TEXT SHOWN =>
* * *
These devices are often exploited by cybercriminals using a number of different tactics, to steal data or cause disruption, according to the report. Employees surveyed in the U.S. and UK said they logged onto corporate networks to access social media, and download apps, games and films.

Compounding the problem is that policies typically used to secure devices – such as requiring employees connect personal phones or tablets to a guest network for use – aren’t sufficient to ensure secure connections of IoT devices, according to Tierney, where the true scope of vulnerabilities and the scale at which they can take effect is still not entirely clear.

“In an ideal world, it should not matter, but the reality is different devices have different capabilities and different vulnerabilities,” he said. “We haven’t comprehended the threat scape.”

In developing policies, involve human resources with a representative team of employees, as well as the security team, Tierney recommended. Have a conversation about where the real needs are, and develop a policy that can evolve with the ever-changing threat landscape, according to Tierney. 

But to better guard against attacks, relying on compliance alone isn’t sufficient. Network and security professionals should take steps to restrict access to certain sites, achieve full visibility, and to secure DNS, which can act as an organization’s first line of defense, according to the report. 

In practice, for instance, build policies around the most prevalent IoT devices within the organization, Tierney recommended.

“If you know the brand, and where it’s communicating with, you can build network policies and control that, and address that connection,” Tierney said.
* * *
SUPPLIED RECORDS =>
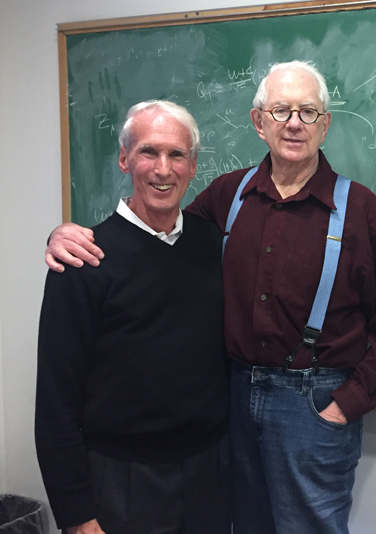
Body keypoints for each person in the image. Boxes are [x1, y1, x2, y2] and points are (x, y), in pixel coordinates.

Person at [45, 61, 376, 534]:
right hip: (231, 404)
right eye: (281, 110)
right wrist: (64, 234)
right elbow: (155, 231)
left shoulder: (358, 208)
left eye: (308, 111)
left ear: (326, 124)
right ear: (259, 122)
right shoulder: (228, 196)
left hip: (312, 407)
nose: (294, 123)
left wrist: (342, 406)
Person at [36, 101, 231, 534]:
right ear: (124, 159)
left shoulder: (212, 246)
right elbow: (55, 404)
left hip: (209, 478)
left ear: (193, 165)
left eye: (177, 154)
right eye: (149, 152)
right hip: (120, 485)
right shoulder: (83, 261)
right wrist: (77, 516)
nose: (163, 169)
* * *
WHAT TO DO =>
- A) According to the IoT security text, what can secure DNS act as for an organization?
- B) Please restate the IoT security text beginning at the words "But to better" and stopping after "defense, according to the report.", switching "compliance" to "regulation".

RESPONSES TO THE EXERCISE =>
- A) An organization's first line of defense.

- B)
But to better guard against attacks, relying on regulation alone isn’t sufficient. Network and security professionals should take steps to restrict access to certain sites, achieve full visibility, and to secure DNS, which can act as an organization’s first line of defense, according to the report.